Showing posts with label computer. Show all posts
Showing posts with label computer. Show all posts

Sunday, May 17, 2009

A shift in direction...

For years Jeff has been my little hole in the Great Firewall that allowed me to download pornography access the web unhindered while living in China. Basically the Great Firewall is a joke that only stops lazy people and stupid people (neither of whom you really want on the Internet anyway, so you could view it as a public service). Jeff, very kindly, kept a server in his basement hooked up that allowed me to redirect all requests for web pages that were deemed a danger to the state here through a Canadian server that allowed such things.

About a month ago this server's connection went flaky and died.
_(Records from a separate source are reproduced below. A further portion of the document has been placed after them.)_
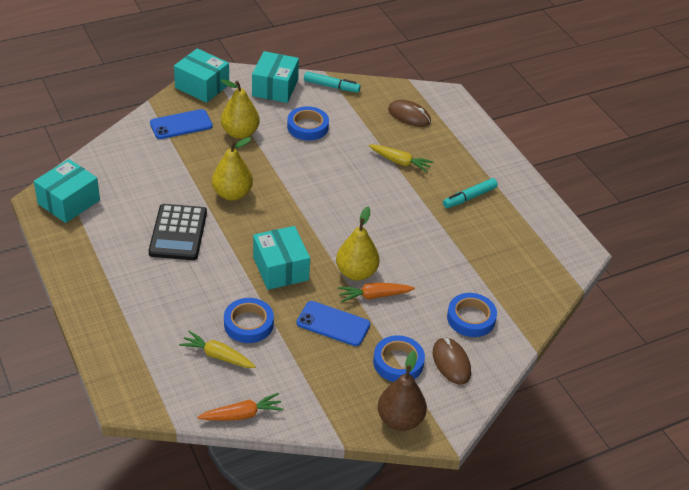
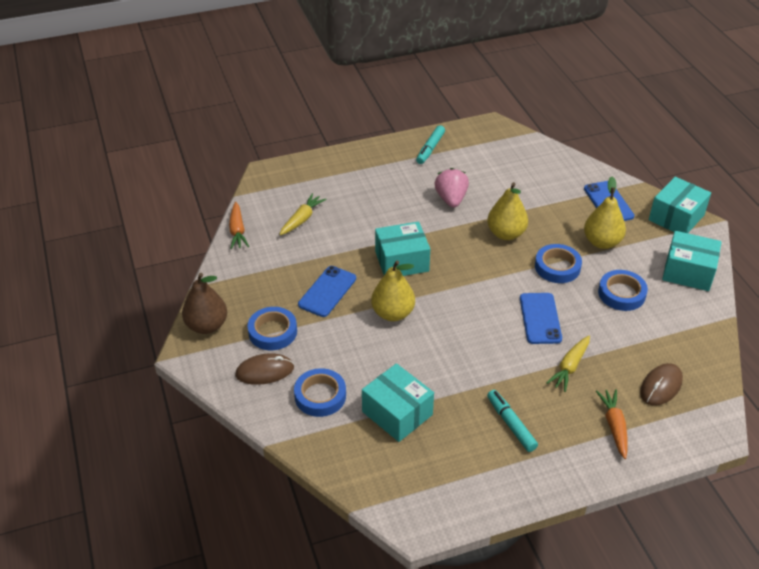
camera: 100 degrees right, 0 degrees up
(69, 202) = (490, 139): turquoise box -> turquoise box (397, 413)
(178, 233) = (451, 199): black calculator -> pink strawberry
(248, 324) = (335, 238): blue tape -> blue tape (557, 267)
(331, 86) = (703, 319): turquoise marker -> turquoise marker (430, 149)
(346, 176) = (540, 318): none -> blue phone
(374, 296) = (360, 323): orange carrot -> orange carrot (614, 426)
Jeff, being newly married and kind of in a complex part of life, didn't have the time to check it out. I didn't mind, though, because very few sites I really cared about got blocked. That changed this week as Blogger turned out to be a threat to the Chinese government. It became imperative that the problem get solved and, for some reason, Jeff was incommunicado.

I decided that it was really unfair to have Jeff be responsible for my free (as in freedom, not beer) Internet access and embarked on a project to change this. So as of today I have my own tiny, cheap VPS in the USA that runs my little backdoor to the rest of the Internet; the stuff the Chinese government thinks is too dangerous to be seen. Like my blog here. The one I'm posting. Telling you what a bunch of utter shitheads the Chinese government is for being afraid of my little key-clickings telling you harmless, inoffensive things about China (for the most part). Apparently I am a danger to the state. Funny, I don't feel any different from last week this time....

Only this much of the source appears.